• **Requirements**: Report every line of the listing below that contains the string "xmlns". Case matters.

Rows from a dataset
□ □ □ □ □

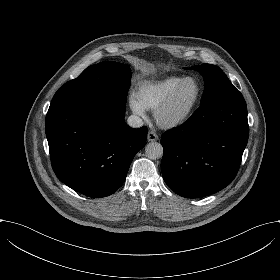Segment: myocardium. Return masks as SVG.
<instances>
[{"label":"myocardium","mask_w":280,"mask_h":280,"mask_svg":"<svg viewBox=\"0 0 280 280\" xmlns=\"http://www.w3.org/2000/svg\"><path fill=\"white\" fill-rule=\"evenodd\" d=\"M194 79L198 82L199 84V94L197 97V100L195 104L188 109L187 111L180 113V114H173L172 109L174 105L175 98L181 91L183 85L185 84L186 81ZM204 96V85L195 76H186L182 79V81L179 83V85L171 92L169 95L167 101L156 110V119L159 125L162 128L165 129H176L182 125H184L195 113V111L198 109L202 99Z\"/></svg>","instance_id":"obj_1"}]
</instances>
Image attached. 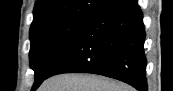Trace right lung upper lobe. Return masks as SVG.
Masks as SVG:
<instances>
[{"mask_svg": "<svg viewBox=\"0 0 173 91\" xmlns=\"http://www.w3.org/2000/svg\"><path fill=\"white\" fill-rule=\"evenodd\" d=\"M113 1L115 0H37L32 25L65 18L91 17Z\"/></svg>", "mask_w": 173, "mask_h": 91, "instance_id": "1", "label": "right lung upper lobe"}]
</instances>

□ □ □ □ □

• **Solution to the exercise**:
[{"label":"myocardium","mask_w":280,"mask_h":280,"mask_svg":"<svg viewBox=\"0 0 280 280\" xmlns=\"http://www.w3.org/2000/svg\"><path fill=\"white\" fill-rule=\"evenodd\" d=\"M194 79L198 82L199 84V94L197 97V100L195 104L188 109L187 111L180 113V114H173L172 109L174 105L175 98L181 91L183 85L185 84L186 81ZM204 96V85L195 76H186L182 79V81L179 83V85L171 92L169 95L167 101L156 110V119L159 125L162 128L165 129H176L182 125H184L195 113V111L198 109L202 99Z\"/></svg>","instance_id":"obj_1"}]
[{"mask_svg": "<svg viewBox=\"0 0 173 91\" xmlns=\"http://www.w3.org/2000/svg\"><path fill=\"white\" fill-rule=\"evenodd\" d=\"M113 1L115 0H37L32 25L65 18L91 17Z\"/></svg>", "mask_w": 173, "mask_h": 91, "instance_id": "1", "label": "right lung upper lobe"}]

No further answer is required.